We report on neurocomputing performed with real Euglena cells confined in micro-aquariums, on which two-dimensional optical feedback is applied using the Hopfield-Tank algorithm. Trace momentum, an index of swimming activity of Euglena cells, is used as the input/output signal for neurons in the neurocomputation. Feedback as blue-light illumination results in temporal changes in trace momentum according to the photophobic reactions of Euglena. Combinatorial optimization for a four-city traveling salesman problem is achieved with a high occupation ratio of the best solutions. Two characteristics of Euglena-based neurocomputing desirable for combinatorial optimization are elucidated: (1) attaining one of the best solutions to the problem, and (2) searching for a number of solutions via dynamic transition between the best solutions. Mechanisms responsible for the two characteristics are analyzed in terms of network energy, photoreaction ratio, and dynamics/statistics of Euglena movements.

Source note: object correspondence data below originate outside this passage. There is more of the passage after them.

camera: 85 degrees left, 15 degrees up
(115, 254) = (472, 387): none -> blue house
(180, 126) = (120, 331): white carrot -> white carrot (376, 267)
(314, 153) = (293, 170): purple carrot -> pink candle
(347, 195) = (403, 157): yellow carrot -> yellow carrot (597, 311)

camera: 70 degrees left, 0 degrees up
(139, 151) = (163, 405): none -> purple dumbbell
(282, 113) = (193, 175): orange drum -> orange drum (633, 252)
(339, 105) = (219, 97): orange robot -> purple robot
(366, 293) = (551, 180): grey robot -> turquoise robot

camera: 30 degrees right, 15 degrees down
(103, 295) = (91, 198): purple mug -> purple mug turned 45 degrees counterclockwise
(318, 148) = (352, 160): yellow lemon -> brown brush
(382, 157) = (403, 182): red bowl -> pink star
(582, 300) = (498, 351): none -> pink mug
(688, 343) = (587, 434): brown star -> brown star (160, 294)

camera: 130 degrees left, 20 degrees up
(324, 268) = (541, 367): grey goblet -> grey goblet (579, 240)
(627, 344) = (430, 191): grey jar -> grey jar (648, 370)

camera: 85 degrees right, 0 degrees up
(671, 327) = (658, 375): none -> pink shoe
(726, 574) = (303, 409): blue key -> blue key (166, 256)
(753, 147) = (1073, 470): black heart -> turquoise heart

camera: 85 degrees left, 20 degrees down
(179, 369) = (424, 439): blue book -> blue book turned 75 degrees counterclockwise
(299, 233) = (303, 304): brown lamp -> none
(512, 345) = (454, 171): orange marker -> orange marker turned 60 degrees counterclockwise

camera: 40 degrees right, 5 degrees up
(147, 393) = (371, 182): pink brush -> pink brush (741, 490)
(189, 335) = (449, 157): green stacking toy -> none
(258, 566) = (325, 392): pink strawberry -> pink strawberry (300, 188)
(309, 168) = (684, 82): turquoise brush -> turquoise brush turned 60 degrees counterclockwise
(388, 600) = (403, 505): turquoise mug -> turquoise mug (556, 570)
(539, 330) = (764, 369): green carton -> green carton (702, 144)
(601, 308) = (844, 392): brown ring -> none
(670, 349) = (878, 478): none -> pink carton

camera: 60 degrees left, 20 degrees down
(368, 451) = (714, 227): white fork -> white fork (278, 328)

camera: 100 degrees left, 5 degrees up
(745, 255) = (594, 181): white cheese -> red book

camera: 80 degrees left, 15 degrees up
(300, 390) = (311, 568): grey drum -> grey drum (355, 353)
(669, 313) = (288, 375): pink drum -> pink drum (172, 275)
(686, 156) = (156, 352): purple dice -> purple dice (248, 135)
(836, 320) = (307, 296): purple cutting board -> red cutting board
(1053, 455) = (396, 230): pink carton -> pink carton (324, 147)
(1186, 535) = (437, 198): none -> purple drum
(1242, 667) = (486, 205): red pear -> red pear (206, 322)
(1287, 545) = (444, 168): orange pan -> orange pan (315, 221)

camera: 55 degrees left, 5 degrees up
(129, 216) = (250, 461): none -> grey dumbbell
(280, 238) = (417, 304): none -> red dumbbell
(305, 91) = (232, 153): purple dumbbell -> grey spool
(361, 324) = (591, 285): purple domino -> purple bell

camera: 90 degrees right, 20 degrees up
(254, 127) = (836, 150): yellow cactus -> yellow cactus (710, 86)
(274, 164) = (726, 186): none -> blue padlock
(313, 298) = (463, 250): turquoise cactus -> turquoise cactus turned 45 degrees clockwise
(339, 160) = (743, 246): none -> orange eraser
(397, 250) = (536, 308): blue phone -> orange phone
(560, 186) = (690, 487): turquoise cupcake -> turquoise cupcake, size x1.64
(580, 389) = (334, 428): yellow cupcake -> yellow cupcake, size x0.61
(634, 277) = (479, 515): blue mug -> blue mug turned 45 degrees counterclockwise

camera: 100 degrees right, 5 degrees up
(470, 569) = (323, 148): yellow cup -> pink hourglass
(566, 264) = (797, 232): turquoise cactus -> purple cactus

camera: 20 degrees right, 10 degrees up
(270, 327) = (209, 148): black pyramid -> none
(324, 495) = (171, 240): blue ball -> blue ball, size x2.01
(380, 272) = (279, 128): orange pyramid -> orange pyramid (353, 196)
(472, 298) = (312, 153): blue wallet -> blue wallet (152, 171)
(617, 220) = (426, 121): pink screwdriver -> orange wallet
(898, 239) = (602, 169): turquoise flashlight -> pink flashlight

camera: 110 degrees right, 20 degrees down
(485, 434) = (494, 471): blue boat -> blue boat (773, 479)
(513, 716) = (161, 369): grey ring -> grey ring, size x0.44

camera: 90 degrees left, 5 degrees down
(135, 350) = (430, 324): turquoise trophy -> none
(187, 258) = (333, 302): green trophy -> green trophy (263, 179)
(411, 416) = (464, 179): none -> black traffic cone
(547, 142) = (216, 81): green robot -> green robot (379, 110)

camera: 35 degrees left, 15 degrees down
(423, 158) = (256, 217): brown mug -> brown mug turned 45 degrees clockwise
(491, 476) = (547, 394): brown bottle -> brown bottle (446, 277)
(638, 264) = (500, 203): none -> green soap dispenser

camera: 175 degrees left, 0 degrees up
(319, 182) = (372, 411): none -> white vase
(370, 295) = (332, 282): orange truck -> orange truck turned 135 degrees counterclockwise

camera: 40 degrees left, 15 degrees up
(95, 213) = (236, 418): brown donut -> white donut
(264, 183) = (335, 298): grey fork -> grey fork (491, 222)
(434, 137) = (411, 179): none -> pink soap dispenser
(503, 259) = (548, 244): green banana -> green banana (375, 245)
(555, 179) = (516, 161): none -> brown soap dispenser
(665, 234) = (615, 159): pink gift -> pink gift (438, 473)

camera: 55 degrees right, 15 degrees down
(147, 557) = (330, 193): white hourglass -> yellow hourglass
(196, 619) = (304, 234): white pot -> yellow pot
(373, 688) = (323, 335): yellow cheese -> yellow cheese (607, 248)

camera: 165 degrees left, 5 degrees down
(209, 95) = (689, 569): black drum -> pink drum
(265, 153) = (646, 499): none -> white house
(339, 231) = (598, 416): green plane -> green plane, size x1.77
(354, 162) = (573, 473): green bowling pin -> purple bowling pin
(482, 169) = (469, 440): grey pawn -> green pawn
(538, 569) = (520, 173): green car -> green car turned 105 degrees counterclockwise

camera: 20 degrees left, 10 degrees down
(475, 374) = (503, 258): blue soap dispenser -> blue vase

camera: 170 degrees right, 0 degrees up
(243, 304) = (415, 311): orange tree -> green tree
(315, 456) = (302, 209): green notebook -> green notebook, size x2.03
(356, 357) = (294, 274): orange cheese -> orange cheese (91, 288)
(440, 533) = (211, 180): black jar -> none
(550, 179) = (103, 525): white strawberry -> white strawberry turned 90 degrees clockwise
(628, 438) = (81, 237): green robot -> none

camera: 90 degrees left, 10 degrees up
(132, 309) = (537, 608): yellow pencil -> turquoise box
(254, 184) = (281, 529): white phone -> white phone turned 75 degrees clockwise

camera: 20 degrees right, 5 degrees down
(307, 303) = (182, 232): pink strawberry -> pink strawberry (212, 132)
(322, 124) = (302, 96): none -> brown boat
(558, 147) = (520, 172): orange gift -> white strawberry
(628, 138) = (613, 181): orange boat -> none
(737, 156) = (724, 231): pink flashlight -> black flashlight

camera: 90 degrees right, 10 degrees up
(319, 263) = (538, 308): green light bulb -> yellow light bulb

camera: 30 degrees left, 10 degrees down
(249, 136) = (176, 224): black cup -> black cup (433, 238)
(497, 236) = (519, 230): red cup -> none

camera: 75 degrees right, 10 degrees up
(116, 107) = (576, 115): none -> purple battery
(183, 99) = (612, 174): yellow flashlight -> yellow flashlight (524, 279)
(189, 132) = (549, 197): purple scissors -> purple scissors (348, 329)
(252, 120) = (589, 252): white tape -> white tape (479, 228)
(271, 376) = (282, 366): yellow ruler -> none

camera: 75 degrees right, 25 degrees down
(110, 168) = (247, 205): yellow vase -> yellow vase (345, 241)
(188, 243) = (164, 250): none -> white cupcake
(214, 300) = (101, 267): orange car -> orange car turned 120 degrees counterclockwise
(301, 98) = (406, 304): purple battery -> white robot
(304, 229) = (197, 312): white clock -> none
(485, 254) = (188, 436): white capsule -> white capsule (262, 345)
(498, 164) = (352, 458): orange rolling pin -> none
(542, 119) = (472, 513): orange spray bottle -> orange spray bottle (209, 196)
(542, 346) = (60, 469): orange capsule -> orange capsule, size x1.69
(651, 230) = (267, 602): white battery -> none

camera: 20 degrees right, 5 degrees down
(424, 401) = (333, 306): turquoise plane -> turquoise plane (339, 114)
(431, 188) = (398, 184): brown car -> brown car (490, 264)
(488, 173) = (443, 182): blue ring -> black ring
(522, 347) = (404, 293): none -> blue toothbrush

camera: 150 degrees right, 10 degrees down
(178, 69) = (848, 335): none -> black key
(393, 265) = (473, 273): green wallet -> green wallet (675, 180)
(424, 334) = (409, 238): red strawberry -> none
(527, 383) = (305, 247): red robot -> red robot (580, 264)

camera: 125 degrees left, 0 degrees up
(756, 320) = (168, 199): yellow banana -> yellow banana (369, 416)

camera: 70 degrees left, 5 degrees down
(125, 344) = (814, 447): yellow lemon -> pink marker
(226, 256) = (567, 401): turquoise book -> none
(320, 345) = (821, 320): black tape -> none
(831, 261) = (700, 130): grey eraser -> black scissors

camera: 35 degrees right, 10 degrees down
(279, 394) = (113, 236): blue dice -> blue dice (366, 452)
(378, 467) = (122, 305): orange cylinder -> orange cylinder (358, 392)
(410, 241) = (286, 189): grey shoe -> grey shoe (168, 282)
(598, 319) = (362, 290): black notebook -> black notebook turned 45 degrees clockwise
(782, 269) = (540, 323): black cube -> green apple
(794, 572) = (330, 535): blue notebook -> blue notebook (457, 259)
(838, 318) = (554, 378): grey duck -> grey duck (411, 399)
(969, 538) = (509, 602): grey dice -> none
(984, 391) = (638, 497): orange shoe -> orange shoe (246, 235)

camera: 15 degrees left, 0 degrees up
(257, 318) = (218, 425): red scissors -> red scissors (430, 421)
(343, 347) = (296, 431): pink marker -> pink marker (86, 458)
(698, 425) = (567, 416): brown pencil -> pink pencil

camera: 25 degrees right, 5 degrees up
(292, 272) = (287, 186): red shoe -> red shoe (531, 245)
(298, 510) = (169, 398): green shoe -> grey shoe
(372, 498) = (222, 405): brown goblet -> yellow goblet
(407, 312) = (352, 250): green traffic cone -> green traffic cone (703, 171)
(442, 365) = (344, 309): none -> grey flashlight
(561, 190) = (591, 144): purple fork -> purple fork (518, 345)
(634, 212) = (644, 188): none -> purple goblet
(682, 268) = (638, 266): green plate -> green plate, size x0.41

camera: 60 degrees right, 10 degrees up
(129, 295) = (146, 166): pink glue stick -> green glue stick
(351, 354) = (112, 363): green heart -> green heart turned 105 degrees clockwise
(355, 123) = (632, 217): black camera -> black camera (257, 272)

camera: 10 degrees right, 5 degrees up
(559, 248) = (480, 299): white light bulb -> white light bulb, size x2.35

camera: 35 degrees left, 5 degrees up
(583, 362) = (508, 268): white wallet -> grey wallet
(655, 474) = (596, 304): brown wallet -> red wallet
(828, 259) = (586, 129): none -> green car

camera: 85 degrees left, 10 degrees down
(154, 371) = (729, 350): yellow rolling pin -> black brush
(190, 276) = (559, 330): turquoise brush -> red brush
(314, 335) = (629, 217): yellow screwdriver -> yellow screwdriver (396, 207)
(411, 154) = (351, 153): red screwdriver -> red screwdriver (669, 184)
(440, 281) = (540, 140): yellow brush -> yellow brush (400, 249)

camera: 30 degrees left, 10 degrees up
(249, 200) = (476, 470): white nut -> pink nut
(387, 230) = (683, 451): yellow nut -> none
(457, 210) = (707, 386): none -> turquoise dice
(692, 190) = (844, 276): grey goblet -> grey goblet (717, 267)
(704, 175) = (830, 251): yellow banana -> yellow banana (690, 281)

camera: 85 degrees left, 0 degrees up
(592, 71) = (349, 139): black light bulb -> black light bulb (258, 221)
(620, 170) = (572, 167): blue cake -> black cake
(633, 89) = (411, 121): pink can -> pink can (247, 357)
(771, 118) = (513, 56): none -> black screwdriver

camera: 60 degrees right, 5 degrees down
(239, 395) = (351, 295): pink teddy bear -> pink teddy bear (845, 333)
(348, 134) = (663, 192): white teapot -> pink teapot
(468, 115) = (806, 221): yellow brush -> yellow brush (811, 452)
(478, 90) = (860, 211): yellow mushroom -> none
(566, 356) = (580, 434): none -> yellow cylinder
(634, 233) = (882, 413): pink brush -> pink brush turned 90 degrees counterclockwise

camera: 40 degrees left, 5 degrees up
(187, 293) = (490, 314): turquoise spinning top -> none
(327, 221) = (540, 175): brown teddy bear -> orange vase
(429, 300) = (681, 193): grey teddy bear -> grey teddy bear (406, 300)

The spontaneous fluctuation in input/output signals and reduction in photoreaction ratio were found to be key factors in producing characteristic (1), while the photo-insensitive Euglena cells or the accidental evacuation of cells from non-illuminated areas causes characteristic (2). Furthermore, we show that the photophobic reactions of Euglena involves various survival strategies such as adaptation to blue-light or awakening from dormancy, which can extend the performance of Euglena-based neurocomputing toward deadlock avoidance or program-less adaptation. Finally, two approaches for achieving a high-speed Euglena-inspired Si-based computation are described.